It's been a couple weeks now, but I didn't want to forget to mention the show Dan Zanes put on here in the Valley of the Sun. He and the Friends played at the lovely Scottsdale Center for the Performing Arts on a Saturday afternoon.
Having now seen Zanes in concert three times, there's not much he and the band can do to surprise me at this point. He's got ten albums, and since a concert of 75 minutes or so only has time for maybe 15 songs (I think they played 16, including the encore), there must always be a handful of songs that are favorites of one fan or another that they don't get around to.

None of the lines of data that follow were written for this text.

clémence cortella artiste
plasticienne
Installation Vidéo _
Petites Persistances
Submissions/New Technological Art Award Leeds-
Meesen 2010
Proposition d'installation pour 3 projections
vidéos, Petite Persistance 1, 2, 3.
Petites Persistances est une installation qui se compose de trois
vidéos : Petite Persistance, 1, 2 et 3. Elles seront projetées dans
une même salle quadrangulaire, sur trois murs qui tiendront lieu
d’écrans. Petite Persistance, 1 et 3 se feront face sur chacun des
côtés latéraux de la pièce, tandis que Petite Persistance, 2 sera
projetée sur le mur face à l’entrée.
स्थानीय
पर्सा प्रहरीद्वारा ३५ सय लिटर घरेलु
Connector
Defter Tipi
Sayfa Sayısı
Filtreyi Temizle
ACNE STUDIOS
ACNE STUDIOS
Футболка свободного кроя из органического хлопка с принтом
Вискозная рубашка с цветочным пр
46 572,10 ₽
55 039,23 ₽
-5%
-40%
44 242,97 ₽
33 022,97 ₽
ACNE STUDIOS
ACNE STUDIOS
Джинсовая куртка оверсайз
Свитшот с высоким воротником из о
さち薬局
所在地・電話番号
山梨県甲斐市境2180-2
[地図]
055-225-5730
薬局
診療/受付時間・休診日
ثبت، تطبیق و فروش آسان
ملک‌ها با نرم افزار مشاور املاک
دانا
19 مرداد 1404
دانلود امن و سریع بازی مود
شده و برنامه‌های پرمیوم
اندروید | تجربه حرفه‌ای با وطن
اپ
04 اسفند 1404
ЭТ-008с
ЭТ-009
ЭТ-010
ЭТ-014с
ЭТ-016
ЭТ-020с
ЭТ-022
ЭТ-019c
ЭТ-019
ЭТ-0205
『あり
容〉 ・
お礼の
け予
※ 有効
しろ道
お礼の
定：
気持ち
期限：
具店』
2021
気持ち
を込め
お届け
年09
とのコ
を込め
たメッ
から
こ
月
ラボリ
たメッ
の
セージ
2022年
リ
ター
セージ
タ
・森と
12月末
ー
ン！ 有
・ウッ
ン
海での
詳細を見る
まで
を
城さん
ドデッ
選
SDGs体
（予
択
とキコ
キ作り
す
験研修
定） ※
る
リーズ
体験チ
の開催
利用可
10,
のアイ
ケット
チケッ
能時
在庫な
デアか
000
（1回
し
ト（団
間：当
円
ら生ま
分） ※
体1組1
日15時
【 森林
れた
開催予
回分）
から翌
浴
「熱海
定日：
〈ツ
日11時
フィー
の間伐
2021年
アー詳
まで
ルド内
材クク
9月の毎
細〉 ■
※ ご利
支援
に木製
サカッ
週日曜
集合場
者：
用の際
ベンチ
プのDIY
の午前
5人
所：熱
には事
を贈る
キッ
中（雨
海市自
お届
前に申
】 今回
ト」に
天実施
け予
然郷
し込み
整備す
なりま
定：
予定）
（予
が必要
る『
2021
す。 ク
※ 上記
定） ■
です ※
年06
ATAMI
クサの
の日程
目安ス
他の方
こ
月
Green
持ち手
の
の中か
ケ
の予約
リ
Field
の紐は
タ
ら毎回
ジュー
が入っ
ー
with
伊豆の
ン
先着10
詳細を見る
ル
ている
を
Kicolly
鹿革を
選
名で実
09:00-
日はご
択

Doesn't matter much, anyway, because Zanes always seems to be on a single-minded mission to lead a party, not a concert, and as soon as the first song ended and he invited folks into the mosh pit up front, and a bunch of families were happy to oblige. "Fine Friends Are Here," "Malti," and many more -- there were always people dancing up front and up and down the aisle steps. I was there with Little Boy Blue, and while it took him nearly an hour as he sat shyly in his seat, eventually he dragged me down front (it was for the gigantic train of "Catch That Train!").

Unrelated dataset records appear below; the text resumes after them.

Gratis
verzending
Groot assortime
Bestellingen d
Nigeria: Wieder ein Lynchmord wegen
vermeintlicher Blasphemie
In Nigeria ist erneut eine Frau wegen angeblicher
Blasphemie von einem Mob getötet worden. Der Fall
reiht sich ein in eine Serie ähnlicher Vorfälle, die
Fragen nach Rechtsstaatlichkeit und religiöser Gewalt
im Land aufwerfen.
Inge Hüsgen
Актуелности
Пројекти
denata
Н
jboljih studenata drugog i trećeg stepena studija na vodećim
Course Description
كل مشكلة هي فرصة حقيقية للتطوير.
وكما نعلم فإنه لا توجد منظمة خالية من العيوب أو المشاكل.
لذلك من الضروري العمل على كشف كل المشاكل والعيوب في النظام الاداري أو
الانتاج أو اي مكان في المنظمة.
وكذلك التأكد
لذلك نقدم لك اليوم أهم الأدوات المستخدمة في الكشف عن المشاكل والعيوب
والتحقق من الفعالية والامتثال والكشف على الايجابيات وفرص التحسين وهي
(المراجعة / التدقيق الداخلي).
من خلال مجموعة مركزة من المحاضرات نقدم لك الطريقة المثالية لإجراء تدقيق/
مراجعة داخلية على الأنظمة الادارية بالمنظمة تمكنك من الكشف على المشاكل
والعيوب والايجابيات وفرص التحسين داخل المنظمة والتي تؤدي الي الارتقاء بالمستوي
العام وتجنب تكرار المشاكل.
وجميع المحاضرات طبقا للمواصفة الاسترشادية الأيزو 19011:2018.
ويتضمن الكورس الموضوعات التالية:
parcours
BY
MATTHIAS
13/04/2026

While I say there isn't much that Zanes can do to surprise me in concert, his long-standing tradition of bringing in local talent to perform with him at his shows, is still one of them. As it turns out, I saw a neighbor there who mentioned that the daughter of one her friends would be performing with Zanes. Sure enough, six songs in, a young girl strode out onstage and played "Go Tell Aunt Rhody" with the band.

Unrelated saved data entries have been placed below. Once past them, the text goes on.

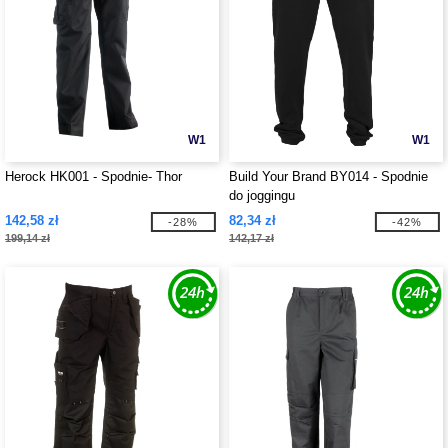
W1
W1
Herock HK001 - Spodnie- Thor
Build Your Brand BY014 - Spodnie
do joggingu
142,58 zł
82,34 zł
-28%
-42%
199,14 zł
142,17 zł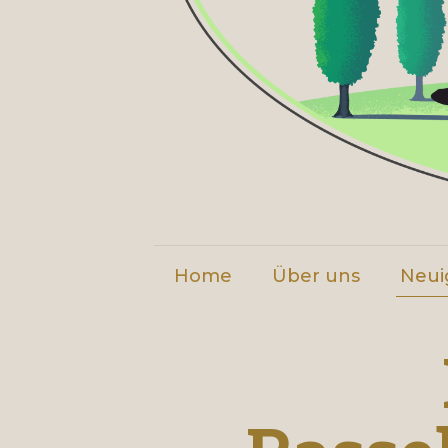
Home
Über uns
Neui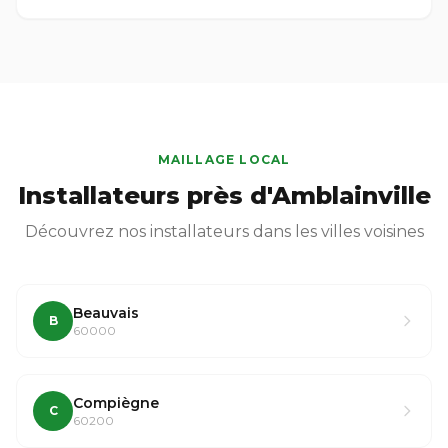
MAILLAGE LOCAL
Installateurs près d'Amblainville
Découvrez nos installateurs dans les villes voisines
Beauvais
B
60000
Compiègne
C
60200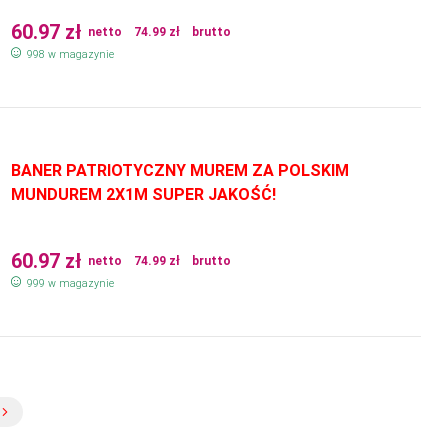
60.97
zł
netto
74.99
zł
brutto
998 w magazynie
BANER PATRIOTYCZNY MUREM ZA POLSKIM
MUNDUREM 2X1M SUPER JAKOŚĆ!
60.97
zł
netto
74.99
zł
brutto
999 w magazynie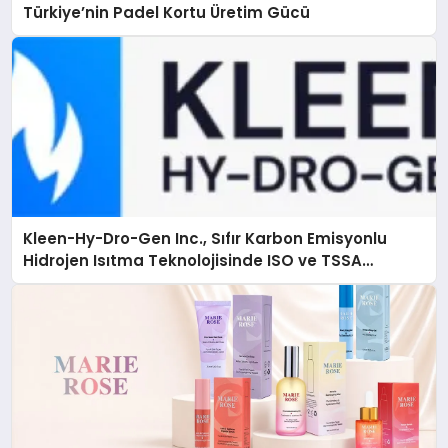
Türkiye’nin Padel Kortu Üretim Gücü
Kleen-Hy-Dro-Gen Inc., Sıfır Karbon Emisyonlu
Hidrojen Isıtma Teknolojisinde ISO ve TSSA
Düzenleyici Onaylarını Aldı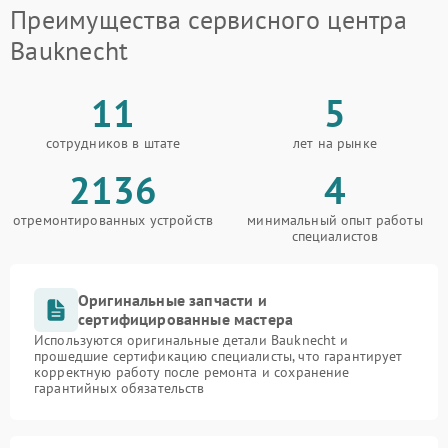
Преимущества сервисного центра
Bauknecht
11
5
сотрудников в штате
лет на рынке
2136
4
отремонтированных устройств
минимальный опыт работы
специалистов
Оригинальные запчасти и
сертифицированные мастера
Используются оригинальные детали Bauknecht и
прошедшие сертификацию специалисты, что гарантирует
корректную работу после ремонта и сохранение
гарантийных обязательств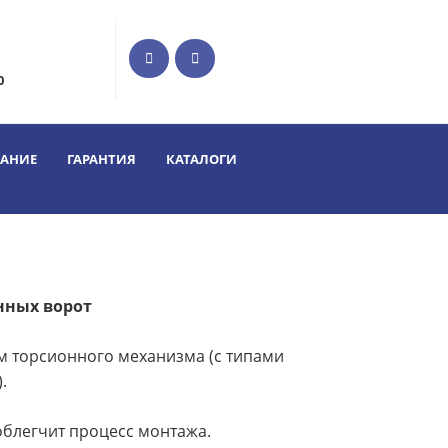
0
ВАНИЕ
ГАРАНТИЯ
КАТАЛОГИ
нных ворот
 торсионного механизма (с типами
.
блегчит процесс монтажа.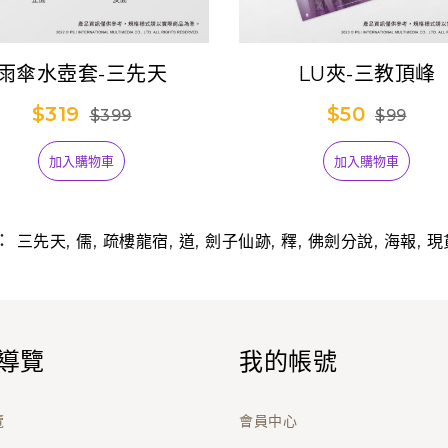
雨傘水壺套-三先天
LU夾-三教頂峰
$319
$50
$399
$99
加入購物車
加入購物車
：
,
,
,
,
,
,
,
,
三先天
儒
疏樓龍宿
道
劍子仙跡
釋
佛劍分說
海報
現
導覽
我的帳號
覽
會員中心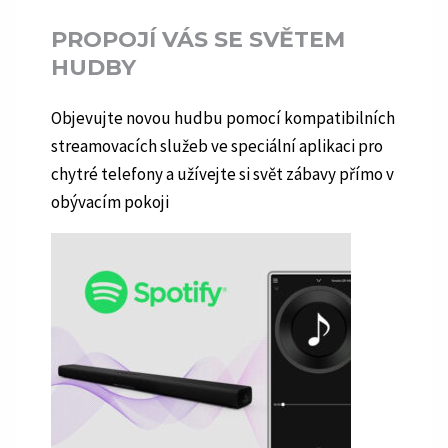
PROPOJÍ VÁS SE SVĚTEM
HUDBY
Objevujte novou hudbu pomocí kompatibilních
streamovacích služeb ve speciální aplikaci pro
chytré telefony a užívejte si svět zábavy přímo v
obývacím pokoji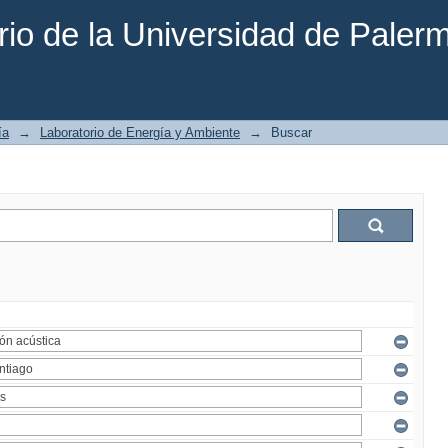
rio de la Universidad de Paler
ía
→
Laboratorio de Energía y Ambiente
→
Buscar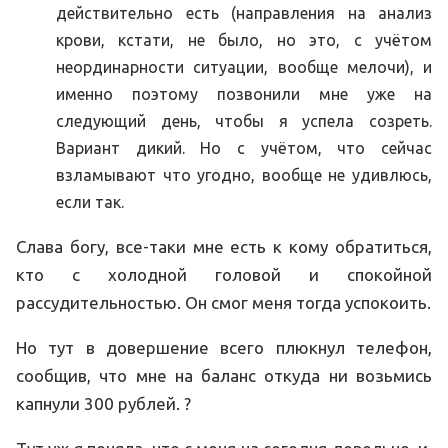
действительно есть (направления на анализ
крови, кстати, не было, но это, с учётом
неординарности ситуации, вообще мелочи), и
именно поэтому позвонили мне уже на
следующий день, чтобы я успела созреть.
Вариант дикий. Но с учётом, что сейчас
взламывают что угодно, вообще не удивлюсь,
если так.
Слава богу, все-таки мне есть к кому обратиться,
кто с холодной головой и спокойной
рассудительностью. Он смог меня тогда успокоить.
Но тут в довершение всего плюкнул телефон,
сообщив, что мне на баланс откуда ни возьмись
капнули 300 рублей. ?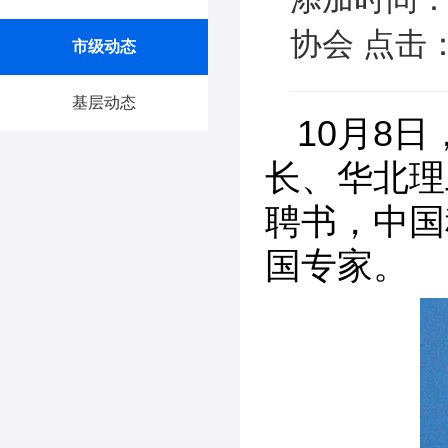
协会 点击：
市级动态
基层动态
10月8
长、华北理
聘书，中国
国专家。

The girl's name is Bebe, and she's the daughter of Eileen Spitalny, one of the folks behind the well-known Fairytale Brownies. The Spitalny family is also an even bigger Dan Zanes fan than I am, having seem him and the band even more often than I am. Maybe that's why she was totally unfazed by going out on stage and playing a song with a band in front of hundreds of audience members. (More poised than I'd be, probably.) Beyond Bebe, the "formal" musical guest were the Valley View Latin Jazz, a group of middle school students. They played a couple songs, plus an encore, with the band. Nothing like adding fifteen or so musicians to the stage...
So, yeah, another fine DZ show. I realize that suggesting that folks see Zanes in concert is not swimming against the critical current, and in fact a lot of you probably have already done so. But if you haven't, you owe it to yourself to see how he works to bring everyone together at a show. And if you have, it's still possible to be pleasantly surprised.
Disclosure: I received a pair of tickets for the show from the SCPA.